I’ve mentioned before that THOMAS can charge 3-4 cars in a work day, that’s 180-220kW of energy that is discharged into vehicles. Existing solutions charge at 7 or 11kW, depending on which country you’re in, so while it is more expensive than your average charge point, it has much more energy in it, X3 of a normal charger, and the economics make sense because it avoids installing dozens of underutilised fixed chargers. On top of that we’re saving on misuse, or just plain vandalism. It is a trained operator that manages the charging, and the robot returns to a safe place at the end of the day.
Our business model is flexible to the customer's needs. We either sell or lease the robot, and have a fee structure which is linked to the energy usage. That way we assure that pricing is linked to usage.
Where are you now - in terms of customers, deployments?
We had pilots in Israel and Greece. In Greece, the pilot was in Saloniki together with EIT Urban Mobility. It was part of a grant we got from EIT. In Israel, we’re piloting and also have commercial deployments. We have THOMAS deployed in Tel Aviv and Haifa, serving company and general public car parks. We’re revenue generating at this point.
Where are you targeting next?
We’re targeting fleets, company-car parks and public car parks, in B2B and B2B2C models. Public car parks range from Park & Ride to shopping malls, parking at large supermarkets such as Tesco, to parking at airports. Anywhere there are over 30-40 cars parking at a single time. The TAM is huge, the world is full of cars and the EV segment is only growing.
In terms of geo, we’re focusing on Europe but also targeting the US. In Europe we’re focusing on parking garages in city centres, in both Tier 1 and Tier 2 cities.

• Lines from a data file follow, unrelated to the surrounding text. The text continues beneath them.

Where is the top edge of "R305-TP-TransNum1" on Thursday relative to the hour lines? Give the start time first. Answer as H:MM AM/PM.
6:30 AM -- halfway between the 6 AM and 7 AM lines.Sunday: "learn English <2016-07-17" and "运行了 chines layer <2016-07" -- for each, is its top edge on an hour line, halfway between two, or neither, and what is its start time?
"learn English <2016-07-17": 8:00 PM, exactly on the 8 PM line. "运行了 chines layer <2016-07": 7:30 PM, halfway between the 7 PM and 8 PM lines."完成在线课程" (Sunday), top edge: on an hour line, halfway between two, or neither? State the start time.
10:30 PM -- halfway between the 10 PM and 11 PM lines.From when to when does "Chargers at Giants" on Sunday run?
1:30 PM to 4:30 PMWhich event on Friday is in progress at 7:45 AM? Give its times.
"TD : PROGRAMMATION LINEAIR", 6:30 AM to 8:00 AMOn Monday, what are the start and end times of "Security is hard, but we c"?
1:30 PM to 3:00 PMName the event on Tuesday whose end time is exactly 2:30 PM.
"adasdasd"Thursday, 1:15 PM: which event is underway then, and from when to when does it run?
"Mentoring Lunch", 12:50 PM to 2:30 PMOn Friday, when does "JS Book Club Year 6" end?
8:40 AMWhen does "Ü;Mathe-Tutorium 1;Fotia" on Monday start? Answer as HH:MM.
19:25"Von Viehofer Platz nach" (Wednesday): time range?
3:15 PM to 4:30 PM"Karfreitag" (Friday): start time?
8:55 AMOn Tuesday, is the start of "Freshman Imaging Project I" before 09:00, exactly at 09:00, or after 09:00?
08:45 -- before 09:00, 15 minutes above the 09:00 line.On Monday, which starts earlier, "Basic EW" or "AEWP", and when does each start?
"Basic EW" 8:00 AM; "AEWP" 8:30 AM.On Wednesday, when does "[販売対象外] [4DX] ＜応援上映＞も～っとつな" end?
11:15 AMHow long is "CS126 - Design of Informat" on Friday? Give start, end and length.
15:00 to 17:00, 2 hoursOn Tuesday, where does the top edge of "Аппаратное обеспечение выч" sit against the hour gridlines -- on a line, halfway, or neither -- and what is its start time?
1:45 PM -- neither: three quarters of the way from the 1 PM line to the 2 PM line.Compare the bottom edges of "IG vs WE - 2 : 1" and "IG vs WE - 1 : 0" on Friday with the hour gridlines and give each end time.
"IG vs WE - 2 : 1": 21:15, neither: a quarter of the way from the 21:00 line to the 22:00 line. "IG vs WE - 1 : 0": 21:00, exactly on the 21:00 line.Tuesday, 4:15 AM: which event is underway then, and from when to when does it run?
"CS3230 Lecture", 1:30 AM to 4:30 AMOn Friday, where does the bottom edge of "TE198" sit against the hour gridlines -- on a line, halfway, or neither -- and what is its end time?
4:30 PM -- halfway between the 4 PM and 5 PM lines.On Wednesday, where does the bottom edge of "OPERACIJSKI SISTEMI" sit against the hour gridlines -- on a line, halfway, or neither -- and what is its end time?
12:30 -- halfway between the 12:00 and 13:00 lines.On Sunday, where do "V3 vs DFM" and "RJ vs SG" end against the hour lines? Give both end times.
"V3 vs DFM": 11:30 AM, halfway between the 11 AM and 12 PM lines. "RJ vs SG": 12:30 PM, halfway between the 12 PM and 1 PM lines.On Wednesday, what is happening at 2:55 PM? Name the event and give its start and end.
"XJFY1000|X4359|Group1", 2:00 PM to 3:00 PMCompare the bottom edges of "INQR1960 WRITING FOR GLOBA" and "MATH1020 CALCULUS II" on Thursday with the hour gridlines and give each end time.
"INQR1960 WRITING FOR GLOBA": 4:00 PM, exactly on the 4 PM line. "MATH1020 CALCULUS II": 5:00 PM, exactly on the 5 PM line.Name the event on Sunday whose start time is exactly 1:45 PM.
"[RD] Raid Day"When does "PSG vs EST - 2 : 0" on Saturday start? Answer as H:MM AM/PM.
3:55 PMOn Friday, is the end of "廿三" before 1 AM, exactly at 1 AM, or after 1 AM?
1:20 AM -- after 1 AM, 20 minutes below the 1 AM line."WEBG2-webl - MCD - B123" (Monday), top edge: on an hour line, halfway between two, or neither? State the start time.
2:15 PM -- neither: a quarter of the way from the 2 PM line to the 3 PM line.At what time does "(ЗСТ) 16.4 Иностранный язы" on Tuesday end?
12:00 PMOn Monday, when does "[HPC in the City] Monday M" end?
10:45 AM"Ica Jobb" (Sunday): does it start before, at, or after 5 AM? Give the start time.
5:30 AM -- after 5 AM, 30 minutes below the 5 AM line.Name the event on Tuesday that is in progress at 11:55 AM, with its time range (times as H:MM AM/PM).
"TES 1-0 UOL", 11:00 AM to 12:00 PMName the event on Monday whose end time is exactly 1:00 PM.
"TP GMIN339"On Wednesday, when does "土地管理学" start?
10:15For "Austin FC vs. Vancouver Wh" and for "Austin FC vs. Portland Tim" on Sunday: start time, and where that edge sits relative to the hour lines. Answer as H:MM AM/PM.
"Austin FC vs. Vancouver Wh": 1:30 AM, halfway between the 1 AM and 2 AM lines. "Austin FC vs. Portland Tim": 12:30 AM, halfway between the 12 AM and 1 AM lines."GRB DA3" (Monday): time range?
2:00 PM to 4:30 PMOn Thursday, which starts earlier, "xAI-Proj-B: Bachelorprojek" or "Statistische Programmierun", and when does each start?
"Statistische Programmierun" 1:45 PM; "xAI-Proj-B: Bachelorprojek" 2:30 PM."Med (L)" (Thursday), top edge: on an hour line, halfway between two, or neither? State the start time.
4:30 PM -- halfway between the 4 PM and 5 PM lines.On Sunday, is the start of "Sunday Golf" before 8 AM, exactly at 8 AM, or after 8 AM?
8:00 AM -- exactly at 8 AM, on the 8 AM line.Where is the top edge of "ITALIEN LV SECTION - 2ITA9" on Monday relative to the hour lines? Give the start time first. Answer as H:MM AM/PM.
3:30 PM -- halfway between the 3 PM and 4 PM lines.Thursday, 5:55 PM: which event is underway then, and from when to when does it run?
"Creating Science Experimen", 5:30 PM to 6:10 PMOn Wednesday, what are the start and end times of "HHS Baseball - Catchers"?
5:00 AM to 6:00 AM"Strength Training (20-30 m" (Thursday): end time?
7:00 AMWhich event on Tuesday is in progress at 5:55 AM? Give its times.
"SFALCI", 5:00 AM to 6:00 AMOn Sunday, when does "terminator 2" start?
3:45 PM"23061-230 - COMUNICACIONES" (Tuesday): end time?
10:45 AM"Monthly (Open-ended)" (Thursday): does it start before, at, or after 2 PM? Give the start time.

Europe is more advanced in EV adoption and we see a greater need for it than the US. In the US, the focus will be on Tier 1 cities, airports, and shopping malls.
One of the key areas I’m exploring is Europe vs. the US, in terms of innovation, regulation, funding. You said you’re focused in Europe - how do you see the differences between Europe and the US, from where you stand?
As I said, Europe is more advanced in terms of EV adoption than the US; with Trump, we still don’t fully know the effect his policy will have on EV adoption in the US, but it raises questions. This brings us back to EU regulation - we see much more work being put into low-emissions zones and, for example, in 2023 France passed a law that mandates open-air parking lots with over 80 spots to install solar charging, which could work great with THOMAS. So on the EV question, Europe is leading for now.
I know you are in the middle of an investment round. Tell me about that.
We are looking for a lead strategic investor to invest $1M–$1.5M. We have other investors committed as well.
So far we’ve raised $1.2 million in different trenches, $500k from angel investors and the rest from government and EU grants such as the Israeli Innovation Authority and EIT Urban Mobility.
Good luck. You’ve come a long way in three years - any advice to fellow founders?
Prepare for a marathon, not a sprint. It takes time.
Another advice is be very picky where and with whom you do your proof-of-concept. It is extremely important to get that right, to have the right partner by your side when you’re just getting started.